慢性片頭痛に対する予防投与としてアトゲパントの効果はどのくらいなのか?
カルシトニン遺伝子関連ペプチド(calcitonin gene-related peptide: CGRP)は、37個のアミノ酸から構成されており、小型~中型の三叉神経節ニューロンや後根神経節ニューロンに局在しています。片頭痛患者の頸静脈における血中CGRP濃度が頭痛発作時に有意に高値であることなどが明らかになっています。

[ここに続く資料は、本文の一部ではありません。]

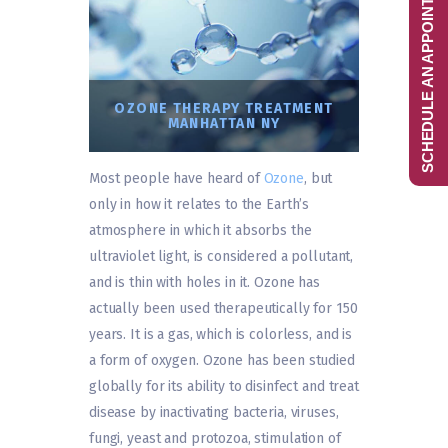
SCHEDULE AN APPOINTMENT
OZONE THERAPY TREATMENT
MANHATTAN NY
Most people have heard of
Ozone
, but
only in how it relates to the Earth’s
atmosphere in which it absorbs the
ultraviolet light, is considered a pollutant,
and is thin with holes in it. Ozone has
actually been used therapeutically for 150
years. It is a gas, which is colorless, and is
a form of oxygen. Ozone has been studied
globally for its ability to disinfect and treat
disease by inactivating bacteria, viruses,
fungi, yeast and protozoa, stimulation of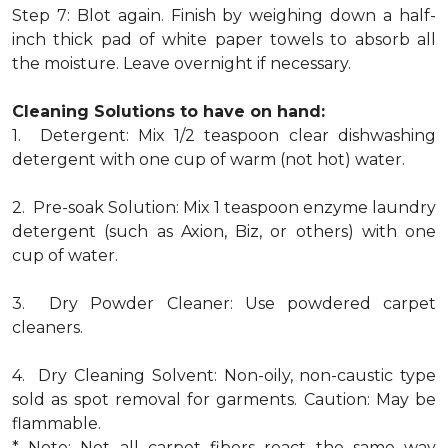
Step 7: Blot again. Finish by weighing down a half-
inch thick pad of white paper towels to absorb all
the moisture. Leave overnight if necessary.
Cleaning Solutions to have on hand:
1. Detergent: Mix 1/2 teaspoon clear dishwashing
detergent with one cup of warm (not hot) water.
2. Pre-soak Solution: Mix 1 teaspoon enzyme laundry
detergent (such as Axion, Biz, or others) with one
cup of water.
3. Dry Powder Cleaner: Use powdered carpet
cleaners.
4. Dry Cleaning Solvent: Non-oily, non-caustic type
sold as spot removal for garments. Caution: May be
flammable.
* Note: Not all carpet fibers react the same way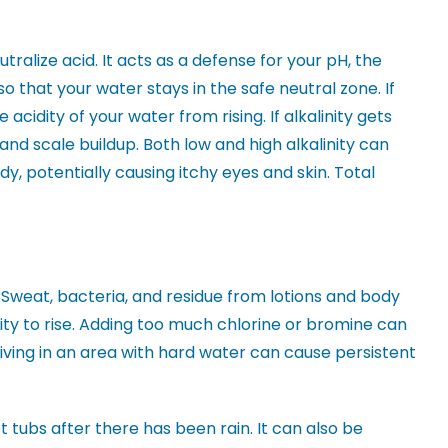
utralize acid. It acts as a defense for your pH, the
 so that your water stays in the safe neutral zone. If
 acidity of your water from rising. If alkalinity gets
 and scale buildup. Both low and high alkalinity can
y, potentially causing itchy eyes and skin. Total
 Sweat, bacteria, and residue from lotions and body
ity to rise. Adding too much chlorine or bromine can
 living in an area with hard water can cause persistent
 tubs after there has been rain. It can also be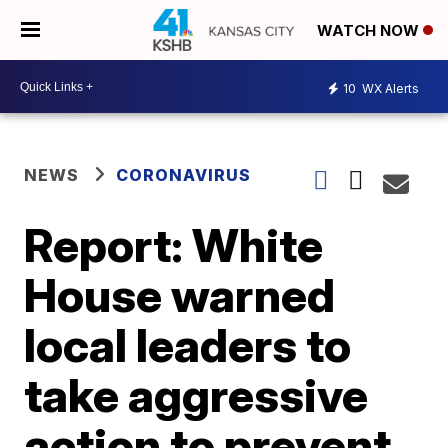
WATCH NOW
10
WX Alerts
NEWS
CORONAVIRUS
Report: White
House warned
local leaders to
take aggressive
action to prevent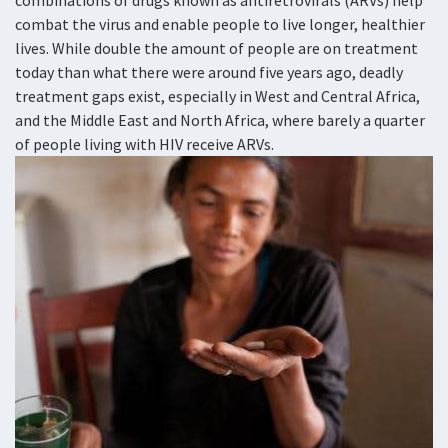
combinations of drugs known as antiretrovirals (ARVs) help
combat the virus and enable people to live longer, healthier
lives. While double the amount of people are on treatment
today than what there were around five years ago, deadly
treatment gaps exist, especially in West and Central Africa,
and the Middle East and North Africa, where barely a quarter
of people living with HIV receive ARVs.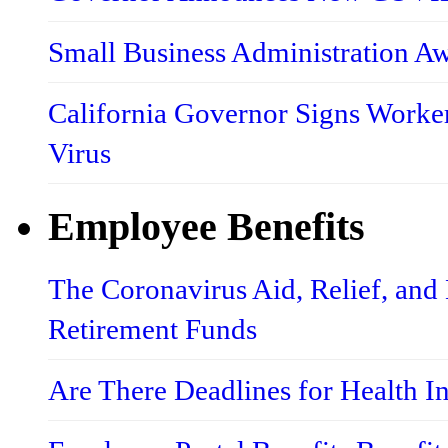
Small Business Administration A
California Governor Signs Worke
Virus
Employee Benefits
The Coronavirus Aid, Relief, an
Retirement Funds
Are There Deadlines for Health 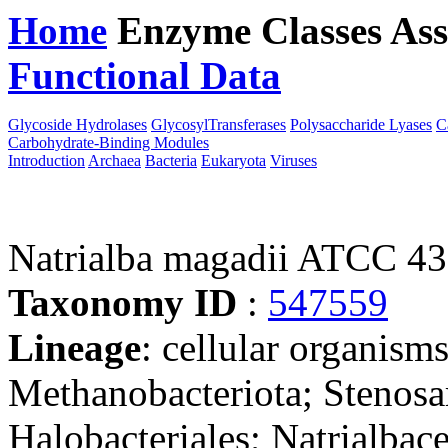
Home
Enzyme Classes
Ass
Functional Data
Downloa
Glycoside Hydrolases
GlycosylTransferases
Polysaccharide Lyases
C
Carbohydrate-Binding Modules
Introduction
Archaea
Bacteria
Eukaryota
Viruses
Natrialba magadii ATCC 4
Taxonomy ID
:
547559
Lineage
: cellular organism
Methanobacteriota; Stenosa
Halobacteriales; Natrialbac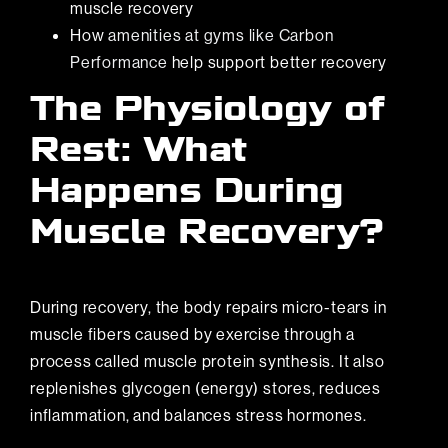
muscle recovery
How
amenities at gyms like Carbon
Performance
help support better recovery
The Physiology of
Rest: What
Happens During
Muscle Recovery?
During recovery, the body repairs micro-tears in
muscle fibers caused by exercise through a
process called muscle protein synthesis. It also
replenishes glycogen (energy) stores, reduces
inflammation, and balances stress hormones.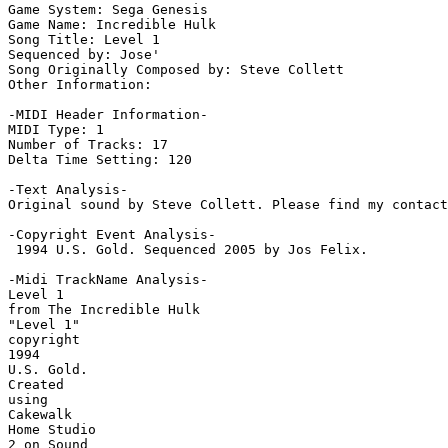
Game System: Sega Genesis

Game Name: Incredible Hulk

Song Title: Level 1

Sequenced by: Jose'

Song Originally Composed by: Steve Collett

Other Information: 

-MIDI Header Information-

MIDI Type: 1

Number of Tracks: 17

Delta Time Setting: 120

-Text Analysis-

Original sound by Steve Collett. Please find my contact
-Copyright Event Analysis-

 1994 U.S. Gold. Sequenced 2005 by Jos Felix.

-Midi TrackName Analysis-

Level 1

from The Incredible Hulk

"Level 1"

copyright

1994

U.S. Gold.

Created

using

Cakewalk

Home Studio

2 on Sound
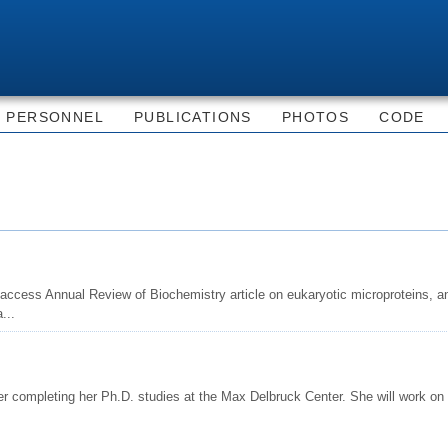
Skip to
main
content
PERSONNEL
PUBLICATIONS
PHOTOS
CODE
access Annual Review of Biochemistry article on eukaryotic microproteins, a
...
er completing her Ph.D. studies at the Max Delbruck Center. She will work on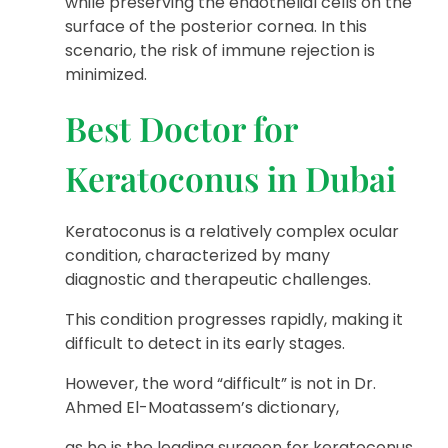
while preserving the endothelial cells on the
surface of the posterior cornea. In this
scenario, the risk of immune rejection is
minimized.
Best Doctor for
Keratoconus in Dubai
Keratoconus is a relatively complex ocular
condition, characterized by many
diagnostic and therapeutic challenges.
This condition progresses rapidly, making it
difficult to detect in its early stages.
However, the word “difficult” is not in Dr.
Ahmed El-Moatassem’s dictionary,
as he is the leading surgeon for keratoconus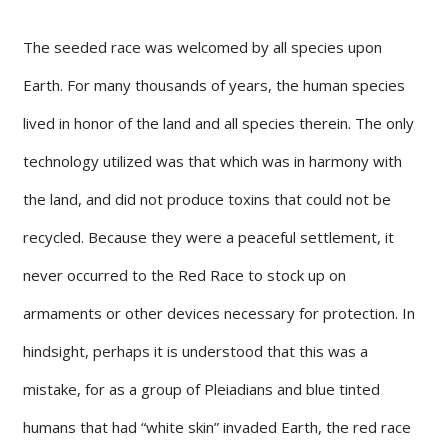
The seeded race was welcomed by all species upon
Earth. For many thousands of years, the human species
lived in honor of the land and all species therein. The only
technology utilized was that which was in harmony with
the land, and did not produce toxins that could not be
recycled. Because they were a peaceful settlement, it
never occurred to the Red Race to stock up on
armaments or other devices necessary for protection. In
hindsight, perhaps it is understood that this was a
mistake, for as a group of Pleiadians and blue tinted
humans that had “white skin” invaded Earth, the red race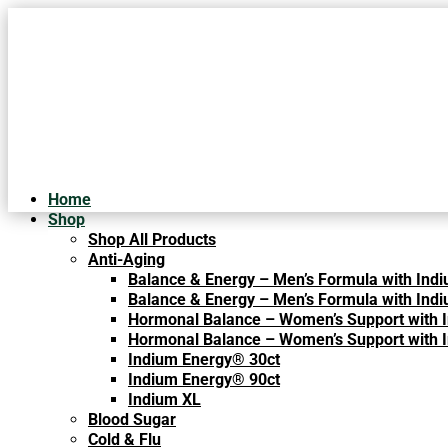
Home
Shop
Shop All Products
Anti-Aging
Balance & Energy – Men’s Formula with Indi
Balance & Energy – Men’s Formula with Indi
Hormonal Balance – Women’s Support with 
Hormonal Balance – Women’s Support with 
Indium Energy® 30ct
What Are th
Indium Energy® 90ct
Indium XL
Blood Sugar
CORONAVIRUS, FLU A
Cold & Flu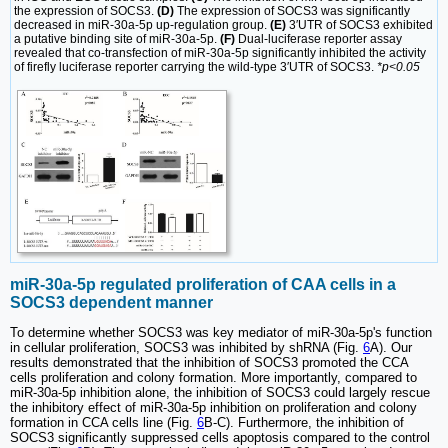
the expression of SOCS3.
(D)
The expression of SOCS3 was significantly
decreased in miR-30a-5p up-regulation group.
(E)
3′UTR of SOCS3 exhibited
a putative binding site of miR-30a-5p.
(F)
Dual-luciferase reporter assay
revealed that co-transfection of miR-30a-5p significantly inhibited the activity
of firefly luciferase reporter carrying the wild-type 3′UTR of SOCS3.
*p<0.05
miR-30a-5p regulated proliferation of CAA cells in a
SOCS3 dependent manner
To determine whether SOCS3 was key mediator of miR-30a-5p's function
in cellular proliferation, SOCS3 was inhibited by shRNA (Fig.
6
A). Our
results demonstrated that the inhibition of SOCS3 promoted the CCA
cells proliferation and colony formation. More importantly, compared to
miR-30a-5p inhibition alone, the inhibition of SOCS3 could largely rescue
the inhibitory effect of miR-30a-5p inhibition on proliferation and colony
formation in CCA cells line (Fig.
6
B-C). Furthermore, the inhibition of
SOCS3 significantly suppressed cells apoptosis compared to the control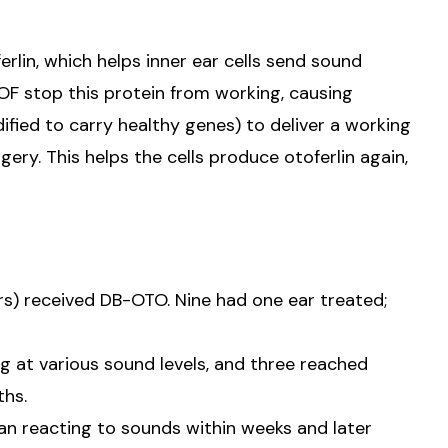
rlin, which helps inner ear cells send sound
TOF stop this protein from working, causing
fied to carry healthy genes) to deliver a working
gery. This helps the cells produce otoferlin again,
rs) received DB-OTO. Nine had one ear treated;
ng at various sound levels, and three reached
ths.
n reacting to sounds within weeks and later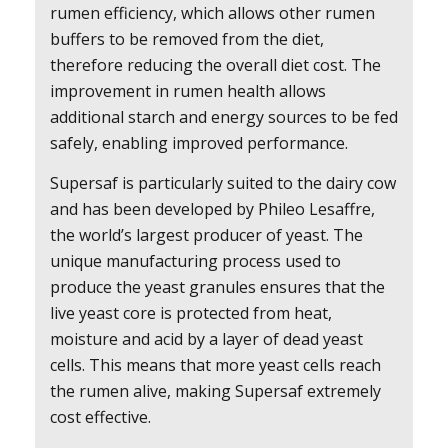
rumen efficiency, which allows other rumen
buffers to be removed from the diet,
therefore reducing the overall diet cost. The
improvement in rumen health allows
additional starch and energy sources to be fed
safely, enabling improved performance.
Supersaf is particularly suited to the dairy cow
and has been developed by Phileo Lesaffre,
the world’s largest producer of yeast. The
unique manufacturing process used to
produce the yeast granules ensures that the
live yeast core is protected from heat,
moisture and acid by a layer of dead yeast
cells. This means that more yeast cells reach
the rumen alive, making Supersaf extremely
cost effective.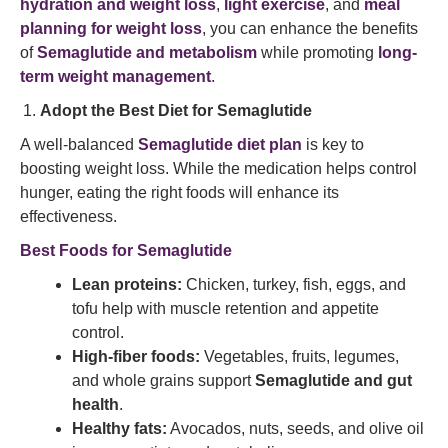
hydration and weight loss
,
light exercise
, and
meal
planning for weight loss
, you can enhance the benefits
of
Semaglutide and metabolism
while promoting
long-
term weight management
.
Adopt the Best Diet for Semaglutide
A well-balanced
Semaglutide diet plan
is key to
boosting weight loss. While the medication helps control
hunger, eating the right foods will enhance its
effectiveness.
Best Foods for Semaglutide
Lean proteins:
Chicken, turkey, fish, eggs, and
tofu help with muscle retention and appetite
control.
High-fiber foods:
Vegetables, fruits, legumes,
and whole grains support
Semaglutide and gut
health
.
Healthy fats:
Avocados, nuts, seeds, and olive oil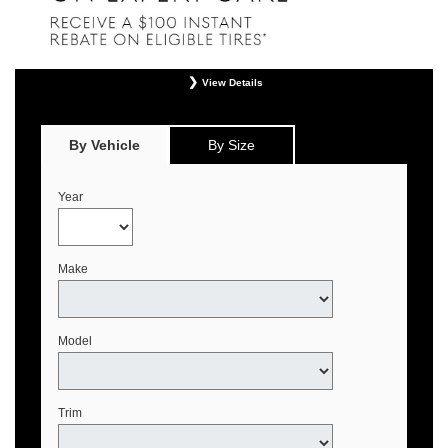
View Details
*
Offer valid only on eligible Continental, Michelin, and Pirelli tires. Retailer
installation required. Mounting, balancing, and taxes not included. Not
redeemable for advertised specials, previous purchases, or cash. May be
By Vehicle
By Size
combined with select offers. See your Genesis Retailer or
www.genesistirecenters.com for complete offer details. Offer expires August 31,
2026.
Year
Make
Model
Trim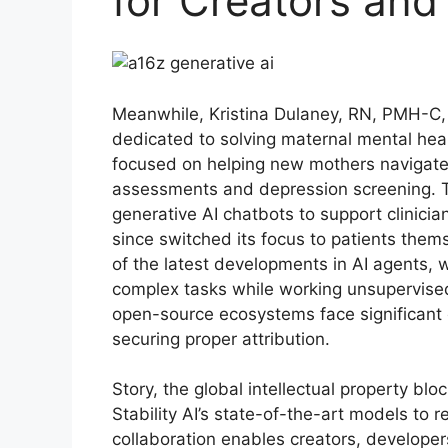
for Creators and
Meanwhile, Kristina Dulaney, RN, PMH-C,
dedicated to solving maternal mental heal
focused on helping new mothers navigate
assessments and depression screening. Th
generative AI chatbots to support clinicia
since switched its focus to patients the
of the latest developments in AI agents, 
complex tasks while working unsupervised
open-source ecosystems face significant 
securing proper attribution.
Story, the global intellectual property bl
Stability AI’s state-of-the-art models to
collaboration enables creators, developers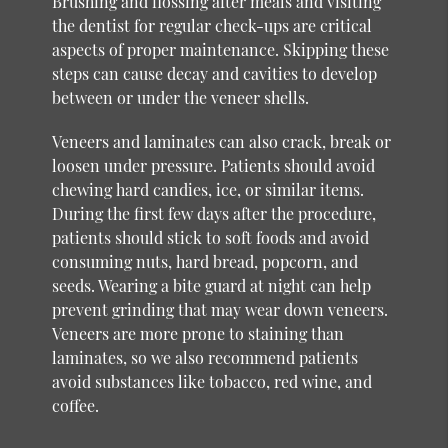
Brushing and flossing after meals and visiting
the dentist for regular check-ups are critical
aspects of proper maintenance. Skipping these
steps can cause decay and cavities to develop
between or under the veneer shells.
Veneers and laminates can also crack, break or
loosen under pressure. Patients should avoid
chewing hard candies, ice, or similar items.
During the first few days after the procedure,
patients should stick to soft foods and avoid
consuming nuts, hard bread, popcorn, and
seeds. Wearing a bite guard at night can help
prevent grinding that may wear down veneers.
Veneers are more prone to staining than
laminates, so we also recommend patients
avoid substances like tobacco, red wine, and
coffee.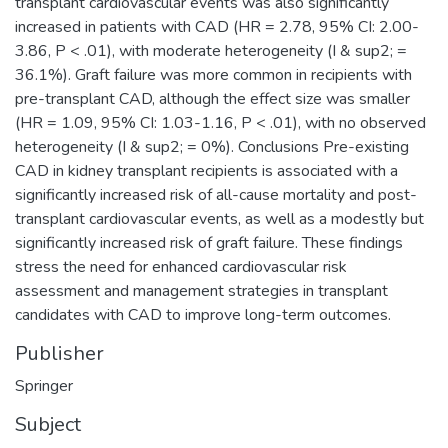
transplant cardiovascular events was also significantly
increased in patients with CAD (HR = 2.78, 95% CI: 2.00-
3.86, P < .01), with moderate heterogeneity (I & sup2; =
36.1%). Graft failure was more common in recipients with
pre-transplant CAD, although the effect size was smaller
(HR = 1.09, 95% CI: 1.03-1.16, P < .01), with no observed
heterogeneity (I & sup2; = 0%). Conclusions Pre-existing
CAD in kidney transplant recipients is associated with a
significantly increased risk of all-cause mortality and post-
transplant cardiovascular events, as well as a modestly but
significantly increased risk of graft failure. These findings
stress the need for enhanced cardiovascular risk
assessment and management strategies in transplant
candidates with CAD to improve long-term outcomes.
Publisher
Springer
Subject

CGRPが過剰に放出されることにより、血管拡張作用、血漿蛋白の漏出、肥満細胞の脱顆粒により三叉神経血管系に神経原性炎症が惹起され、疼痛シグナルが中枢へ伝達して大脳皮質で痛みとして知覚されます。
以上のことから、CGRP受容体拮抗薬は、片頭痛の発作予防薬として海外で承認・使用されています。Atogepant(アトゲパント)は低分子のCGRP受容体拮抗薬であり、片頭痛の予防的治療として開発されています。現在、日本で使用されているCGRP抗体薬は注射製剤であるため、患者の利便性において制限があります。経口投与が可能なCGRP受容体拮抗薬が使用できれば患者の利便性向上を含め、臨床的に重要な意義があります。
そこで今回は、慢性片頭痛の予防的治療薬としてのアトゲパントの有効性、安全性、忍容性を評価することを目的としたランダム化比較試験(ランダム化二重盲検プラセボ対照第3相試験)の結果をご紹介します。
本試験は、米国、英国、カナダ、中国、チェコ共和国、デンマーク、フランス、ドイツ、イタリア、日本、韓国、ポーランド、ロシア、スペイン、スウェーデン、台湾の142の臨床研究施設で行われました。1年以上の慢性片頭痛歴を有する18~80歳の成人を、アトゲパント30mgを1日2回経口投与する群、アトゲパント60mgを1日1回経口投与する群、プラセボを投与する群にランダムに割り付けました(1:1:1)。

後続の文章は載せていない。